• [TEXTO PROPORCIONADO]
__________________________________________________
En los próximos tres meses, el Instituto para la Métrica y Evaluación de la Salud (IHME, por sus siglas en inglés) de la Universidad de Washington prevé que México contabilice 145 mil defunciones por Covid-19, en el mejor escenario, y 152 mil en el peor, en caso de que se relajen las medidas de higiene.

Al respecto, especialistas consideran que el gobierno aún puede modificar su estrategia, pero para reducir el número de contagios y muertes debe hacer sinergia con la sociedad.

De acuerdo con las últimas estimaciones del IHME, se estima que para el próximo 1 de marzo México acumule 145 mil decesos; sin embargo, en un panorama en el que se adopte el uso masivo de cubrebocas, el modelo matemático proyecta 10 mil muertes menos.

En contraste, si se relajan las medidas, tanto del uso de cubrebocas como la sana distancia, el instituto prevé 152 mil defunciones para la misma fecha.

Las cifras del instituto indican que la segunda ola de Covid-19 en México será menos intensa que la primera, con menos contagios y un promedio de entre 400 y 500 muertes diarias, con un punto máximo entre el 29 y el 31 de diciembre, para descender durante todo enero.

“Es claro que el gobierno puede mejorar o modificar su estrategia para hacer frente al Covid-19, implementar el uso del cubrebocas; si bien no es necesario que se use la fuerza pública, podrían hacer campañas para impulsar el uso masivo de este insumo; sin embargo, no basta con que se amplíe la red hospitalaria o se den a conocer las medidas de mitigación, la sociedad también debe hacer equipo con las autoridades y respetar las medidas de higiene y sana distancia; si las medidas se relajan, las cifras no van a descender”, afirma Alejandro Macías, infectólogo de la UNAM.

El informe del IHME resalta que la temporada invernal ejercerá una presión extrema sobre la ocupación de camas de hospital y de las unidades de cuidados intensivos en la mayoría de los estados.

“La mayoría de los sistemas estatales de salud experimentarán un estrés extremo en su capacidad de camas de hospital y de cuidados intensivos, desde noviembre a febrero. Las entidades más afectadas serían Aguascalientes, Baja California, Coahuila, Durango, Guanajuato, Guerrero, Hidalgo, Jalisco, Ciudad de México, Estado de México, Nayarit, Nuevo León, Puebla, Querétaro, San Luis Potosí, Sinaloa, Tamaulipas, Tlaxcala y Zacatecas, en camas generales”.

Samuel Ponce de León, experto en enfermedades infecciosas por la Universidad Nacional Autónoma de México (UNAM), expresa que los mexicanos tendrán que convivir con el virus hasta que no aparezca una vacuna, y aunque se prevé que la segunda oleada sea menos catastrófica en cuanto a mortalidad, esto dependerá de la adopción de las medidas sanitarias por parte de la población.
__________________________________________________
• [REGISTROS PROPORCIONADOS]
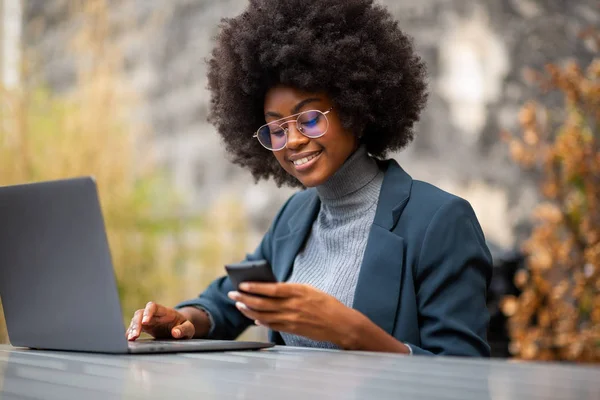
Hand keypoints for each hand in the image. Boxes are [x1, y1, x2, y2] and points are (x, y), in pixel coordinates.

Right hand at [126, 302, 194, 340]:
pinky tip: (129, 339)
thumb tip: (175, 333)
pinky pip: (134, 328)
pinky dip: (130, 333)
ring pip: (135, 320)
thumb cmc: (184, 326)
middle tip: (135, 335)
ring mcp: (148, 321)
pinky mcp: (145, 328)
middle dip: (136, 323)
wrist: (181, 328)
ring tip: (131, 338)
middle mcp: (154, 314)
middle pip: (140, 313)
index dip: (148, 312)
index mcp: (165, 312)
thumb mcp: (189, 328)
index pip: (153, 306)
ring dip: (132, 328)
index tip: (145, 321)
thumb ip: (184, 330)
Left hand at [227, 283, 361, 347]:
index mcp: (298, 291)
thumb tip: (270, 288)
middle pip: (263, 303)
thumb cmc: (326, 304)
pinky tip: (254, 318)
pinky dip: (261, 321)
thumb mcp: (310, 290)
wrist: (340, 324)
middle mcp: (293, 305)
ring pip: (264, 315)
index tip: (242, 284)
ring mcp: (292, 319)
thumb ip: (291, 290)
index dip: (255, 287)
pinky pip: (272, 325)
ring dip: (249, 310)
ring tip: (239, 305)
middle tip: (233, 294)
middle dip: (245, 298)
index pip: (271, 289)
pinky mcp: (292, 329)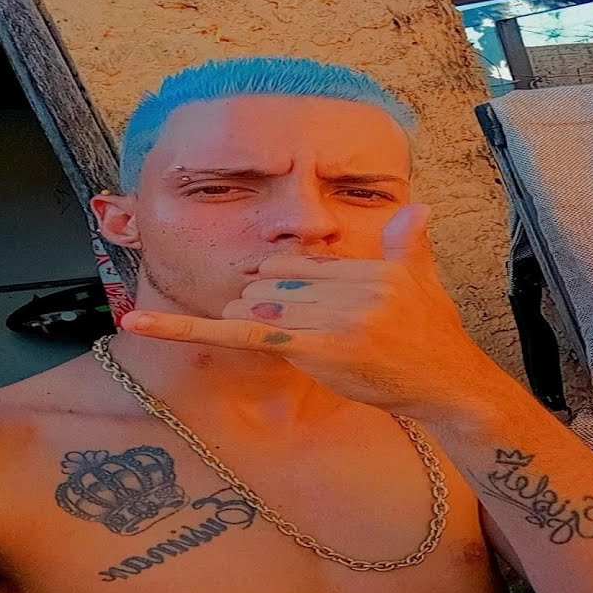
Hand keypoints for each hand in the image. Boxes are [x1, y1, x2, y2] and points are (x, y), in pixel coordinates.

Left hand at [119, 204, 498, 416]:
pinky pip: (243, 335)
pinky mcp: (320, 348)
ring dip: (261, 326)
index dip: (286, 288)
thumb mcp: (424, 283)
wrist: (452, 385)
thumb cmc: (435, 339)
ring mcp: (334, 315)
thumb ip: (409, 245)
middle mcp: (348, 283)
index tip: (302, 310)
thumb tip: (417, 207)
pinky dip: (187, 329)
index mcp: (365, 264)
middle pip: (270, 282)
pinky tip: (140, 325)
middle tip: (307, 335)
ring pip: (260, 309)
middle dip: (269, 307)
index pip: (293, 262)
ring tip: (308, 346)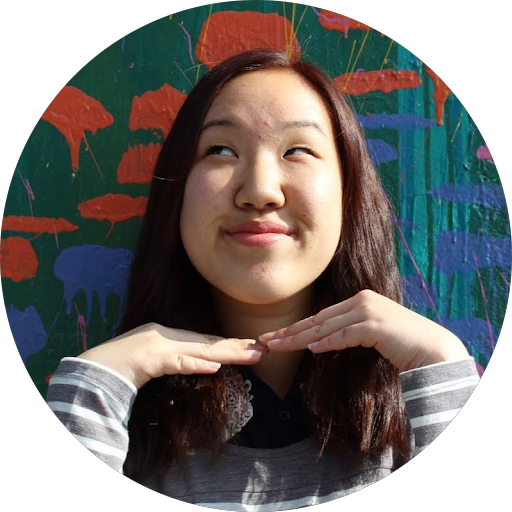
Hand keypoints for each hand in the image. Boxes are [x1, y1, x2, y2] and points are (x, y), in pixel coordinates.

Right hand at [78, 323, 266, 388]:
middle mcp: (169, 338)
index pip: (207, 342)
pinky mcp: (150, 360)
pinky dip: (194, 364)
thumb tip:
__________________________________________________
• [PREGUNTAS DE ESTUDIO]
A. Enumera todos los meses del año que se mencionan en el texto sobre las proyecciones de Covid-19 en México.
B. Cita textualmente el fragmento del texto sobre las proyecciones de Covid-19 en México que comienza en "De acuerdo con" y termina en "durante todo enero.".
Los registros son un material independiente del texto.

• [RESPUESTAS]
A. Marzo, diciembre, enero, noviembre y febrero.

B.
De acuerdo con las últimas estimaciones del IHME, se estima que para el próximo 1 de marzo México acumule 145 mil decesos; sin embargo, en un panorama en el que se adopte el uso masivo de cubrebocas, el modelo matemático proyecta 10 mil muertes menos.

En contraste, si se relajan las medidas, tanto del uso de cubrebocas como la sana distancia, el instituto prevé 152 mil defunciones para la misma fecha.

Las cifras del instituto indican que la segunda ola de Covid-19 en México será menos intensa que la primera, con menos contagios y un promedio de entre 400 y 500 muertes diarias, con un punto máximo entre el 29 y el 31 de diciembre, para descender durante todo enero.